Professionnels de santé et publicité
Dans un avis commandé par Matignon et rendu le 22 juin 2018, le Conseil d’Etat conseille de modifier la réglementation concernant la communication et la publicité dans le secteur des soins, inchangée depuis plus de 70 ans.
Dans son étude Règles applicables aux professionnels de santé en matière d’information et de publicité, le Conseil d’État recommande de « supprimer l’interdiction générale de la publicité directe ou indirecte et de poser un principe de libre communication des informations par les praticiens au public, sous réserve du respect des règles gouvernant leur exercice professionnel. » Jusqu’ici l’article 19 du Code de la santé publique interdisait toute publicité et notamment les aménagements donnant aux cabinets une apparence commerciale.
Loi nationale et compatibilité avec l’Union Européenne
Le groupe de travail, présidé par Yves DOUTRIAUX, souhaite accorder ce droit de communication à certains corps de métiers seulement. « Les professionnels de santé ne devront pas exercer leur métier comme un commerce. » Ne seront concernés par la réforme que ceux dotés d’un ordre, et par conséquent, d’une autorité disciplinaire : médecins, chirurgiens-dentistes, infirmiers, sages-femmes, pédicures-podologues, masseurs-kinésithérapeutes et pharmaciens.

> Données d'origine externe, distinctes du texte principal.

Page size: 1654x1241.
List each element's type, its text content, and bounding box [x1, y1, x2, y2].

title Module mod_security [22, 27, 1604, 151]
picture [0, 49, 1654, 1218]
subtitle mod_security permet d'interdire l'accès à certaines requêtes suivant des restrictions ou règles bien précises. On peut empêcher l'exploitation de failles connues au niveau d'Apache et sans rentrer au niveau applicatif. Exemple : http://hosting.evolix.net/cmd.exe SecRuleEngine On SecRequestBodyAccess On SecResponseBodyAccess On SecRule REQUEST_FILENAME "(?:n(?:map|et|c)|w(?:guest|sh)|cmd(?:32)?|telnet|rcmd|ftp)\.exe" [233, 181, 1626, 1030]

Le Conseil d’Etat justifie sa décision en avançant que la réglementation prohibant la réclame directe ou indirecte aux professions de santé est susceptible d’être affectée par la variation de la jurisprudence de la Cour de Justice de l’Union Européenne (CJUE).
Un encadrement étroit des informations que les praticiens peuvent aujourd’hui rendre publiques n’apparaît plus concorder pleinement aux attentes légitimes du public : l’essor de l’économie numérique a rendu obsolètes certaines des limitations actuelles en matière d’information. A l’heure du marché unique européen, dont les actes de soins ne sont pas exclus (chacun peut demander une carte d’assurance européenne sur le site Ameli), la spécificité française pose un problème.

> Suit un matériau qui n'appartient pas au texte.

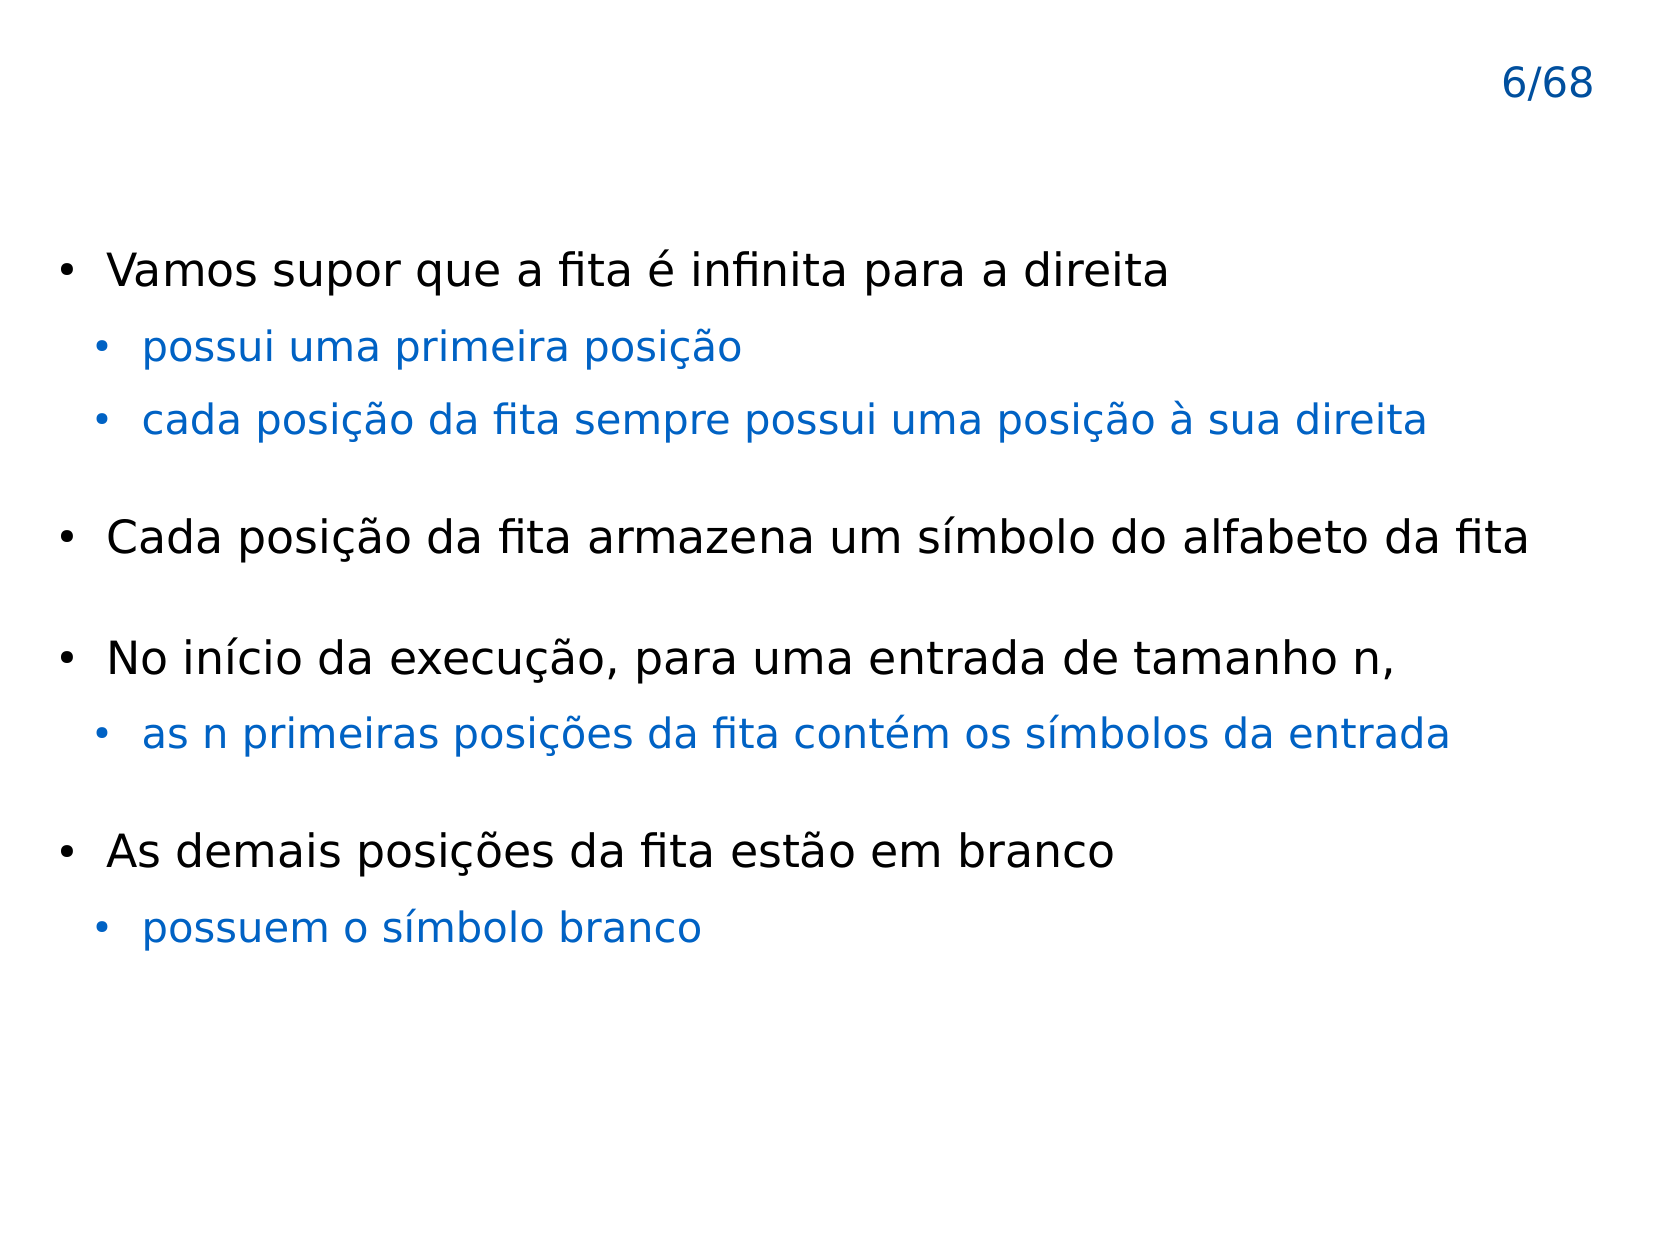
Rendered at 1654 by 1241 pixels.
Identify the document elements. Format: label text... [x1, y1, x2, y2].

list Vamos supor que a fita é infinita para a direita possui uma primeira posição cada posição da fita sempre possui uma posição à sua direita Cada posição da fita armazena um símbolo do alfabeto da fita No início da execução, para uma entrada de tamanho n, as n primeiras posições da fita contém os símbolos da entrada As demais posições da fita estão em branco possuem o símbolo branco [59, 236, 1595, 1182]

Pour la Cour de Justice de l’Union Européenne, l’interdiction absolue de la France s’apparentait davantage à une atteinte au droit à l’information, plutôt qu’à une protection du citoyen.

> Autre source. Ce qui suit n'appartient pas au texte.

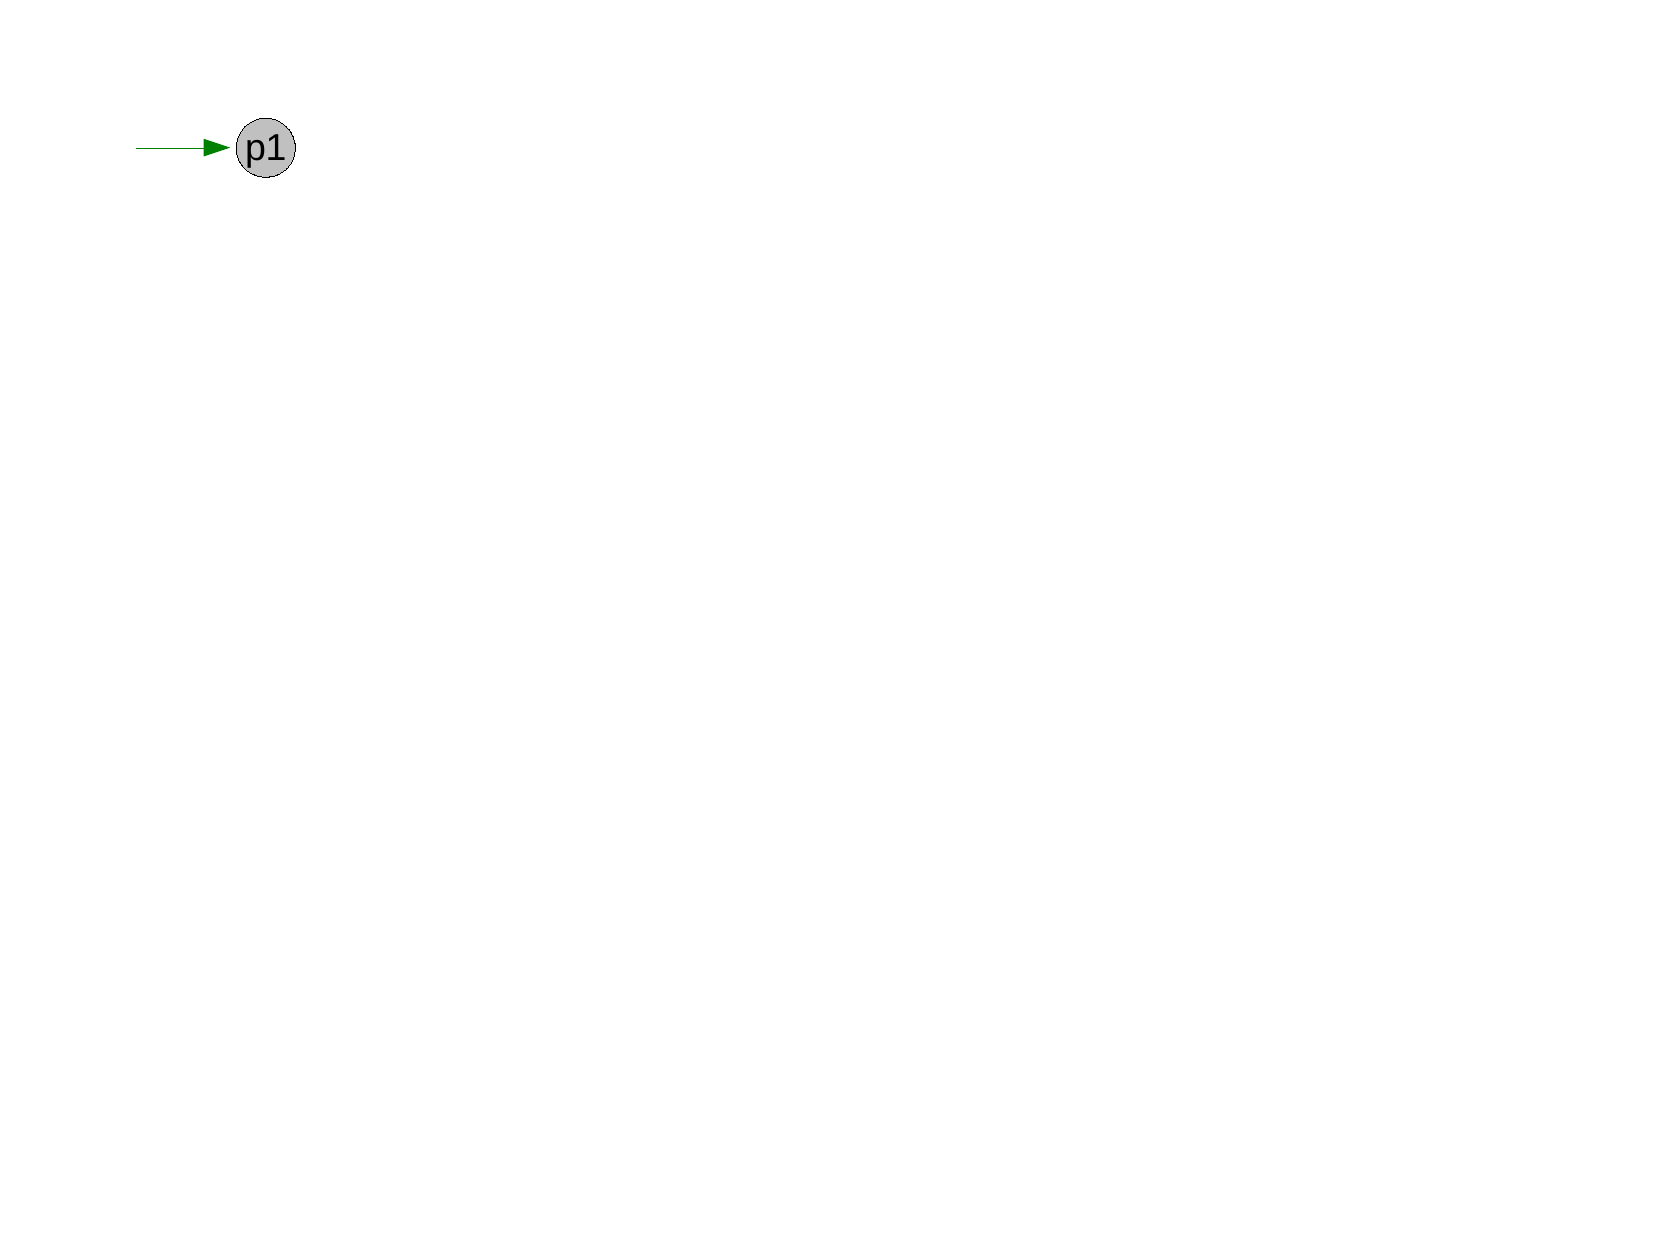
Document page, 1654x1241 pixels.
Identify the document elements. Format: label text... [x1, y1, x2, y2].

text_box p1 [236, 118, 296, 178]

Communiquer avec « tact et mesure »
« Les gens vont sur Google pour se renseigner tout en se méfiant des résultats », analyse Yves DOUTRIAUX. « Et selon une étude récente, 35% des personnes âgées de moins de 35 ans, et 26% de l’ensemble de celles susceptibles d’être soignées renonceraient aux soins, faute de savoir à qui s’adresser ou comment s’orienter. » Autant permettre une communication claire aux patients actuels et futurs.
L’interdiction de publicité est ordonnée aux médecins et à certains professionnels de santé depuis plus de 70 ans. Pour le Conseil d’Etat, la communication est autorisée, à condition qu’il ne s’agisse pas de publicité. Il sera défendu à un professionnel de santé d'exercer sa profession « comme un commerce. » Il devra communiquer avec « tact et mesure », en étant « loyal » et « honnête. »
Glorifier son expérience et informer de ses tarifs
La remise en cause de l’interdiction absolue ne signifie pas qu’il n’y aura plus d’interdictions du tout. Il sera possible pour les praticiens libéraux de vanter leurs expériences et de détailler leurs pratiques professionnelles sur un site Web ou dans des brochures papier.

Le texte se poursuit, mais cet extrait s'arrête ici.